A Calcium- and GTP-Dependent Transglutaminase in Leishmania infantum

Abstract

While human and animal leishmaniasis affect several millions of people worldwide, L. infantum is the species responsible for visceral leishmaniasis in Europe, Middle East, and America. Antileishmanial drugs present issues associated with drug toxicity and increasing parasite resistance. Therefore, the study of this parasite with a focus on new potential drug targets is extremely useful. Accordingly, we purified and characterized a transglutaminase (TGase) from L. infantum promastigotes. While Tgases are known to be involved in cell death and autophagy, it appears that these functions are very important for parasites' virulence. For the first time, we showed a Ca²⁺- and GTP-dependent TGase in Leishmania corresponding to a 54 kDa protein, which was purified by two chromatographic steps: DEAE-Sepharose and Heparin-Sepharose. Using polyclonal antibodies against a 50-amino-acid conserved region of the catalytic core of human TGase 2, we revealed two other bands of 66 and 75 kDa. The 54 kDa band appears to be different from the previously reported TGase, which was shown to be Ca²⁺- independent. Future research should address the identification of the purified enzyme sequence and, subsequently, its cloning to more comprehensively investigate its pathophysiological function and possible differences from mammal enzymes.

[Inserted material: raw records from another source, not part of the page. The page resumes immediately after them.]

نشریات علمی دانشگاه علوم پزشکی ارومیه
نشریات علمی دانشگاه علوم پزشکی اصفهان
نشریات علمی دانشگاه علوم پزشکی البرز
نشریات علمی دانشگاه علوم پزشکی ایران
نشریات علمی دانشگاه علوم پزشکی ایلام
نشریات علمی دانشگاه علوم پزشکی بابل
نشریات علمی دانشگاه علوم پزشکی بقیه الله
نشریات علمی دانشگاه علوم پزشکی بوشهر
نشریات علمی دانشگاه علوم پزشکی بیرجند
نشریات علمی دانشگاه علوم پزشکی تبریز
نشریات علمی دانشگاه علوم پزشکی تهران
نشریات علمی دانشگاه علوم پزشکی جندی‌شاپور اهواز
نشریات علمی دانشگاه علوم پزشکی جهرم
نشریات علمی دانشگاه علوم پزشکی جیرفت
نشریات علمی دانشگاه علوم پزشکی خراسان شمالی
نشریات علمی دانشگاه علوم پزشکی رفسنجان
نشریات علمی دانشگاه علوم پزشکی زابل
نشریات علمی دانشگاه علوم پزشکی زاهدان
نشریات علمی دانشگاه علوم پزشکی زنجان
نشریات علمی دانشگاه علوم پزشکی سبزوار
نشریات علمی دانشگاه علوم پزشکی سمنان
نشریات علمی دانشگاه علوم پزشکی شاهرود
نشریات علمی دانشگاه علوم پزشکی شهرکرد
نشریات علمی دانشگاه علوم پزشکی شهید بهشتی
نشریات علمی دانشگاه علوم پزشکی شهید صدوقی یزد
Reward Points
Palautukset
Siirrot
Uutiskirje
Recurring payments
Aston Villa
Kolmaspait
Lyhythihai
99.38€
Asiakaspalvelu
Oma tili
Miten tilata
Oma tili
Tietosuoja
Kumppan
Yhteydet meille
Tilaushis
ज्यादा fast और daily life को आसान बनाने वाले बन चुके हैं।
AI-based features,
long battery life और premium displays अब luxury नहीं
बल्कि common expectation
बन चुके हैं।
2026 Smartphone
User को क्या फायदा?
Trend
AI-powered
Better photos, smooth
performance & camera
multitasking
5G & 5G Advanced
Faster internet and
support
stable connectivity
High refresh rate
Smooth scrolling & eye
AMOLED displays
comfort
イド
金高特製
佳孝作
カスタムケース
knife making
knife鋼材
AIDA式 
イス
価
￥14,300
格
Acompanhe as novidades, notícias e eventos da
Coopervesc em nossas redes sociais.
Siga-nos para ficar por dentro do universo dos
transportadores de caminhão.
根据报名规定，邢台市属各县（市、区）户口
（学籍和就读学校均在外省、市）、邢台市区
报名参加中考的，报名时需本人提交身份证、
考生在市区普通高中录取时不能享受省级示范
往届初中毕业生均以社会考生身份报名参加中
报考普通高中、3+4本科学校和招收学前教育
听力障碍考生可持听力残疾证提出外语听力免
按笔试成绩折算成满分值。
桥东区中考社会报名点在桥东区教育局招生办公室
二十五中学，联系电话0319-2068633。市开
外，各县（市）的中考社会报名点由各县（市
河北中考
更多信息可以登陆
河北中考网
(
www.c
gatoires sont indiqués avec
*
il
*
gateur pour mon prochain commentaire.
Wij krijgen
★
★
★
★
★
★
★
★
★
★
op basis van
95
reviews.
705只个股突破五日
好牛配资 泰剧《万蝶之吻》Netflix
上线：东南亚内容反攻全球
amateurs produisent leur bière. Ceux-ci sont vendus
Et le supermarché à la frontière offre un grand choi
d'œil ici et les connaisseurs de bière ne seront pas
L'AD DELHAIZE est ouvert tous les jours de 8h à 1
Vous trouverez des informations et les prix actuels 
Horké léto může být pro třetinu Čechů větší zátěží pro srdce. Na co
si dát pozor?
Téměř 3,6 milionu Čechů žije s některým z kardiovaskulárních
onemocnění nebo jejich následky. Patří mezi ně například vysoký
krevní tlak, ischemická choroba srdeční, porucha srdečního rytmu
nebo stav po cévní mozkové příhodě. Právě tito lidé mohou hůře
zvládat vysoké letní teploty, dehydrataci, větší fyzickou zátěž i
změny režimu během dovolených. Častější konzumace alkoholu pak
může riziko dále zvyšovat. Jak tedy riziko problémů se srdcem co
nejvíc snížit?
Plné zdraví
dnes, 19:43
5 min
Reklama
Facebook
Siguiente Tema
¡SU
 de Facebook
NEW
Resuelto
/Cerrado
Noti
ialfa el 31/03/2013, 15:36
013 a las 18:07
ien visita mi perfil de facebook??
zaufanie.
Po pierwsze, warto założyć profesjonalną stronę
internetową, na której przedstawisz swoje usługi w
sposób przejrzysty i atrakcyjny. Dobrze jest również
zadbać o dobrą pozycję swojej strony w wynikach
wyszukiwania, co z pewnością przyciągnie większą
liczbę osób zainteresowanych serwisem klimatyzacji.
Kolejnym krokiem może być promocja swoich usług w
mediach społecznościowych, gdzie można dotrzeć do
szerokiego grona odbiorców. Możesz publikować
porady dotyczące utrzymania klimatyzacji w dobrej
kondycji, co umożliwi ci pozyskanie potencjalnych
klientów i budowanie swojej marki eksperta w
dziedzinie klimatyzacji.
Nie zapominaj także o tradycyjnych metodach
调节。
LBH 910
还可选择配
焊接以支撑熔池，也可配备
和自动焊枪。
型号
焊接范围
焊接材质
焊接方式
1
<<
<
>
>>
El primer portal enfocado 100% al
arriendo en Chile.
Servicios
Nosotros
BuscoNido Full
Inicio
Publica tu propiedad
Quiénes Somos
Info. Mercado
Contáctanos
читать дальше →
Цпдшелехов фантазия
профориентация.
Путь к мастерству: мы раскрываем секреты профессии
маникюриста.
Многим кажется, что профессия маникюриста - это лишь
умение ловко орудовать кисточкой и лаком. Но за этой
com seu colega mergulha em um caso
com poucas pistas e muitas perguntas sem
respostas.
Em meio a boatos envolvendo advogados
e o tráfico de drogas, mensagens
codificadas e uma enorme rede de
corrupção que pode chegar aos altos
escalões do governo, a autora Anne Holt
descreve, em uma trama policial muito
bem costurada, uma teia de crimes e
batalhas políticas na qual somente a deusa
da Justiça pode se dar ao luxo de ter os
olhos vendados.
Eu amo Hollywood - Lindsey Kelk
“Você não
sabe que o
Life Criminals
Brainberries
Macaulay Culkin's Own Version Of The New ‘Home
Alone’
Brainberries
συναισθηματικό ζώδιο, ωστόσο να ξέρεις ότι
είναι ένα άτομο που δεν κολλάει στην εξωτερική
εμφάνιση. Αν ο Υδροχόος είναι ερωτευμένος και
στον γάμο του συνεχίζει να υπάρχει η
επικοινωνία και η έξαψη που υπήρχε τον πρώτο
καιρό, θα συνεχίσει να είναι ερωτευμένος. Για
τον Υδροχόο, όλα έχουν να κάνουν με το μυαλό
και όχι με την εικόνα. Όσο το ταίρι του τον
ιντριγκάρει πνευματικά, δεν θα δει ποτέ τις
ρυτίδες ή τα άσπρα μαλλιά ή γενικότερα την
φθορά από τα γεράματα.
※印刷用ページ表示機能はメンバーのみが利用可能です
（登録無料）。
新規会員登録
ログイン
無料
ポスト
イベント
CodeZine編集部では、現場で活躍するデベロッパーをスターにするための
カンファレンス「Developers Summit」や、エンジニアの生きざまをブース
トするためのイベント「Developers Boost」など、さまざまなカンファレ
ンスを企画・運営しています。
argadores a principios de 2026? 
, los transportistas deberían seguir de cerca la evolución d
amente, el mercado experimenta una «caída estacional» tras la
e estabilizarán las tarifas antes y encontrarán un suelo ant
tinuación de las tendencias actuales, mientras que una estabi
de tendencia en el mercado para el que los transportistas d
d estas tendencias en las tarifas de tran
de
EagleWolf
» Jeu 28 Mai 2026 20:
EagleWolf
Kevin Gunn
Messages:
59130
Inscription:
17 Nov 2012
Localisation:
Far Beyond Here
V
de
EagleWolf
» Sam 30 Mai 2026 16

Keywords: GTP-dependent activity; Leishmania; calcium-dependent activity; protein cross-linking; transamidation; transglutaminase.

Figure 1

Detection of TGase activity in cultured promastigotes of L. infantum in vivo (A–C) and in vitro (D). (A) DAPI-stained nuclei of the parasites. (B) Fluorescein-cadaverine (FC) labelling of indigenous proteins via TGase activity. (C) Merged photo of A and B. Fluorescence was detected by Nikon Microphot FXA fluorescent microscope (×100 magnification). (D) 15% SDS-PAGE of L. infantum promastigotes lysate, labelled with FC. The green bands show excitation of the FC, and the red bands denote excited Cy5, which labels the molecular-mass marker. Molecular Imager System PHAROS Bio-Rad FX and software Quantity One 1-D were used for gel analysis. From left to right: lane M—molecular-mass marker; lane 1—parasite extract + FC + dimethyl casein (arrows); lane 2—parasite extract + FC; lane 3—parasite extract + FC + dimethyl casein+ putrescine; and lane 4—dimethyl casein alone (no fluorescence).

Figure 2

Ca²⁺ activation and GTP inhibition of L. infantum promastigotes’ activity. The percentages of the activities are represented. (A) Addition of EGTA to the reaction mix significantly reduced the enzyme’s activity (p < 0.001), and treatment of lysate with additional Ca²⁺ increased the enzyme’s activity. (B) Addition of GTP markedly reduced TGase activity.

Figure 3

10% SDS-PAGE (panel A) of the purified TGase and Western blot (panel B). Lane 1, fraction obtained from the affinity chromatography on Heparin-Sepharose; lane 2, molecular mass marker. (please find the WB full membrane in Figure S1).

Figure 4

Indirect immunofluorescent staining of L. infantum promastigotes smeared on glass slides with human TGase 2 rabbit polyclonal antibodies (orb2986) and FITC-tagged anti-rabbit antibodies. FITC fluorescence was visualized using a Nikon Microphot FXA fluorescent microscope (×40 magnification). (A) DAPI-stained nuclei of the parasites. (B) FITC labelling. (C) Merged image of A and B.

Figure 5

10% SDS-PAGE electrophoresis and immunoblotting of L. infantum promastigotes lysates using transglutaminase polyclonal antibodies (orb2986), HRP-conjugated Goat anti-Rabbit (H + L) secondary antibodies, and ECL detection system. Lane 1, purified guinea pig TGase; lane 2, IZSLER_MO1 L. infantum extract; and lane 3, MHOM/TN80/IPT1 L. infantum extract. (please find the WB full membrane in Figure S1).